In late 2024, they launched "Season Zero" as a lo-fi experiment. In their description: "Bestselling authors and historians Mike Duncan and Alexis Coe are far-flung buddies who slice through centuries with the sharpness of a guillotine. In this wide-ranging series, Duncan, best-known for The History of Rome and Revolutions, and Coe, a presidential historian and senior fellow leave no stone unturned, no sacred cow un-tipped."

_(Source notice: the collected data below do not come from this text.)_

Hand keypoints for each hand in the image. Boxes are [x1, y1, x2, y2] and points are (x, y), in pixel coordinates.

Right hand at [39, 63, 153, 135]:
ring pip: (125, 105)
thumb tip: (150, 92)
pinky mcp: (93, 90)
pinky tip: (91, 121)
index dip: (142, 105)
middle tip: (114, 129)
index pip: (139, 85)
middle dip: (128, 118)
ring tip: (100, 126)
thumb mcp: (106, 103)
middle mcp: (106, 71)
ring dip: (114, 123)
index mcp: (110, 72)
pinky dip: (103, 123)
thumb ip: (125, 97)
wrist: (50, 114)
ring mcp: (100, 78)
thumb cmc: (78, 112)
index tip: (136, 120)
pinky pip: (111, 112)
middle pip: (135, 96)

Duncan and Coe first appeared to have worked together in 2021 when Coe hosted a book event at the Strand for Hero of Two Worlds.

==Books==

=== The History of Rome, Volume I ===
In 2016, Duncan published The History of Rome, Volume I, a book adaptation of edited transcripts from episodes 1–46 of his podcast The History of Rome, covering Roman history from the founding of the Roman Kingdom to the end of the Roman Republic.

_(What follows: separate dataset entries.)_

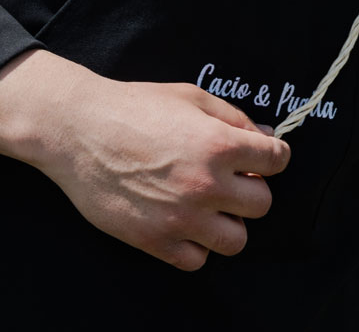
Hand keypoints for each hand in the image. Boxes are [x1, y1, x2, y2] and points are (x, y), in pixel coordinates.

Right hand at [0, 52, 290, 271]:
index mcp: (219, 144)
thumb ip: (235, 118)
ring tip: (210, 204)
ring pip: (237, 240)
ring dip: (229, 221)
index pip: (277, 160)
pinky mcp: (155, 241)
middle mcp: (206, 184)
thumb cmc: (136, 106)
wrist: (81, 131)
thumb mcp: (192, 97)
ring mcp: (180, 217)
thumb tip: (267, 137)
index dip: (273, 155)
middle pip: (262, 204)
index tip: (262, 156)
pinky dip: (197, 244)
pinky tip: (184, 221)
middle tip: (232, 178)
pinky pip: (197, 260)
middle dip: (252, 188)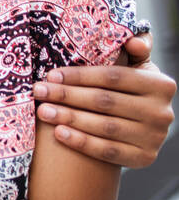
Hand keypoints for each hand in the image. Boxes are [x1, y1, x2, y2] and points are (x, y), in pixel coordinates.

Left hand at [34, 34, 175, 167]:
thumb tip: (135, 42)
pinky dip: (81, 142)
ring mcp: (154, 137)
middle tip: (39, 91)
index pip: (113, 77)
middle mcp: (161, 111)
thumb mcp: (138, 68)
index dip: (80, 76)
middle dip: (67, 95)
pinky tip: (58, 132)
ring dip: (69, 118)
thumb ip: (135, 50)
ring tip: (43, 110)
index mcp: (161, 84)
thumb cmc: (129, 91)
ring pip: (104, 126)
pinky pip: (108, 151)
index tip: (51, 75)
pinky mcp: (144, 158)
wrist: (142, 129)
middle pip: (105, 101)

===The Storm Before the Storm===
On 24 October 2017, Duncan published The Storm Before The Storm, a non-fiction work which explores Rome between 146 and 78 BC, the period predating the end of the Roman Republic. It entered the New York Times Best Seller list Hardcover Non-Fiction on the eighth place during its first week. In an interview with the Washington Post Worldview, Duncan claimed his aim for the book was to "pull back two generations [from the time of Caesar] and ask, 'What was it that opened the cracks in the foundation of the Republic?'"

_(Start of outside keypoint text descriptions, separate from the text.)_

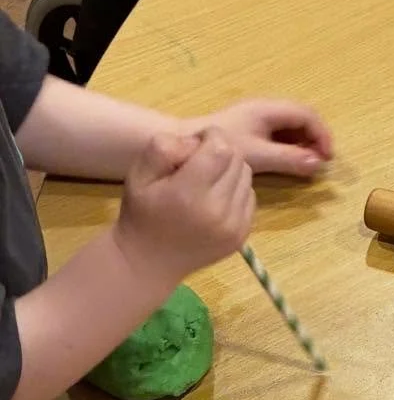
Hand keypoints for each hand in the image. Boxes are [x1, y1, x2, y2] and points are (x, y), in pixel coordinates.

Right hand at [115, 129, 255, 282]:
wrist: (147, 262)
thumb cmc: (141, 213)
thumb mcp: (138, 175)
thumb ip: (163, 149)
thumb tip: (196, 142)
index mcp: (187, 194)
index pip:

The book received widespread praise, with many reviewers noting how the events described in the book portend to modern times. Benjamin Wittes of Lawfare wrote, "Never has a book about history that's two millennia old been so timely...You'll learn as much about the problems we face today from this book as from any newspaper", and a review in the Huffington Post praised his "congenial style", claiming that he "zeros in on Rome's polarization between "optimates" (conservatives) and "populares" (populists), the disintegration of participatory democracy, and the concomitant rise in inequality, uncivil discourse, and violence. The parallels with modern times, and particularly contemporary America, leap off the page".

===Hero of Two Worlds===
Duncan's second book, Hero of Two Worlds: The Marquis de Lafayette in the Age of Revolution, is a biography about the Marquis de Lafayette during the American and French revolutions and their aftermaths. The book was published 24 August 2021 and in September of that same year, it reached number three on the New York Times Best Seller list. The book was received positively by numerous important outlets including The New Yorker, Publishers Weekly and The New Republic. Duncan has also expressed interest in developing a TV series based on the biography, having drafted a pilot script for the proposed show.

==Television==
Duncan appears as a panel historian on seasons two and three of the Netflix documentary Roman Empire, and was a historical consultant for The Simpsons' episode I, Carumbus.

In July 2022, Duncan released, through his Revolutions podcast, a one-man table read of a script he created for a proposed Marquis de Lafayette TV show. Duncan reported that he hopes to turn this idea into a multi-season series and is currently in early discussions to do so.

==Influence==
Benjamin Wittes directly modeled the introduction to the Lawfare Podcast on The History of Rome. Robin Pierson's podcast The History of Byzantium was explicitly modeled after The History of Rome in style, length and quality and was intended by Pierson to act as a sort of sequel to it. Similarly, Peter Adamson mentioned Duncan as one of the reasons he started his History of Philosophy Without Any Gaps podcast. Rian Johnson listened to The History of Rome podcast as he was writing the script for Star Wars: The Last Jedi. In a Wall Street Journal article Johnson states: "The stories have a lot of similarities. They're about family dynamics and family politics. They're about war and the mechanisms of war. You've got characters like Nero who are these insane, larger-than-life, operatic madmen driving their country to ruin. It's very timely." Similarly, Tony Gilroy has repeatedly cited the Revolutions podcast as an influence on Andor.